The executive head chef at Quaglino's on must-have ingredients, London eating and the art of being humble

Food and Drink 8 Jul 2019

Nuno Goncalves, executive head chef of Quaglino's

What is the best piece of advice you have ever been given in your career?

To set myself a series of short-term and long-term goals that I want to achieve, and ensure all goals achieved are recorded, even the smallest of them. This helps you keep motivated and gives you a sense of achievement when times are tough.

Who is your role model and how have they influenced you in your work?

My role model has been Albert Roux since I was a young chef; I still remember him walking into the kitchen and greeting everyone by name and shaking everyone’s hand. That impressed me a great deal! How did this gentleman at the age of 80, with a big restaurant empire, make the time to know everybody’s name, and stay humble enough to greet every one of his staff personally?

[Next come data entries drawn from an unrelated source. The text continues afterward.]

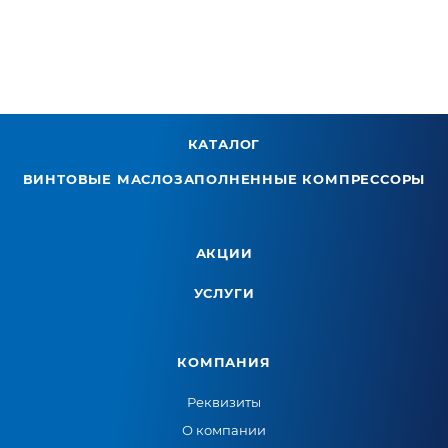
КАТАЛОГ
ВИНТОВЫЕ МАСЛОЗАПОЛНЕННЫЕ КОМПРЕССОРЫ
АКЦИИ
УСЛУГИ
КОМПАНИЯ
Реквизиты
О компании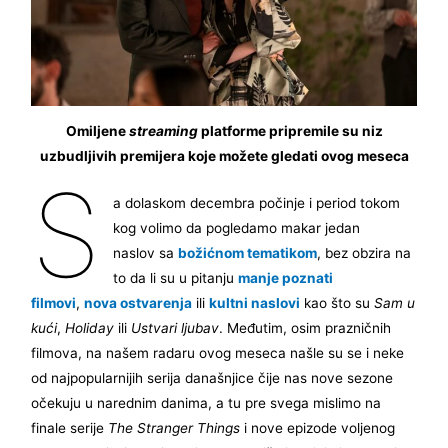
Omiljene
streaming
platforme pripremile su niz
uzbudljivih premijera koje možete gledati ovog meseca
S
a dolaskom decembra počinje i period tokom
kog volimo da pogledamo makar jedan
naslov sa
božićnom tematikom
, bez obzira na
to da li su u pitanju
manje poznati
filmovi
,
nova ostvarenja
ili
kultni naslovi
kao što su
Sam u
kući
,
Holiday
ili
Ustvari ljubav
. Međutim, osim prazničnih
filmova, na našem radaru ovog meseca našle su se i neke
od najpopularnijih serija današnjice čije nas nove sezone
očekuju u narednim danima, a tu pre svega mislimo na
finale serije
The Stranger Things
i nove epizode voljenog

I have kept this value throughout my career and find it extremely important. Staff are your most valuable asset.

What ingredient could you not live without and why?

Coriander! I know it is a bit like Marmite, but I love the stuff. I think it definitely comes from my Portuguese roots, where it is used heavily on a huge variety of fish dishes. I find it so versatile.

What item, apart from your passport, can you not travel without?

My TripAdvisor app. I simply cannot resist searching up the best things to do and the best restaurants and bars.

Where is your favourite place to eat in London?

Core by Clare Smyth.

What do you like the most about your favourite London restaurant?

Simple ingredients executed perfectly.

What do you like to do on a day off?

Spend as much time as possible with my family, play with my son, eat out and watch Game of Thrones.

Apart from food, what are your biggest passions?

Family, foraging, music.

If you could choose anyone from today or history, who would be your ideal dinner party guest and why?

I would love to sit down for dinner with Auguste Escoffier and pick his brain about how he came up with a system a century ago that is still completely relevant now; the man’s vision was extraordinary.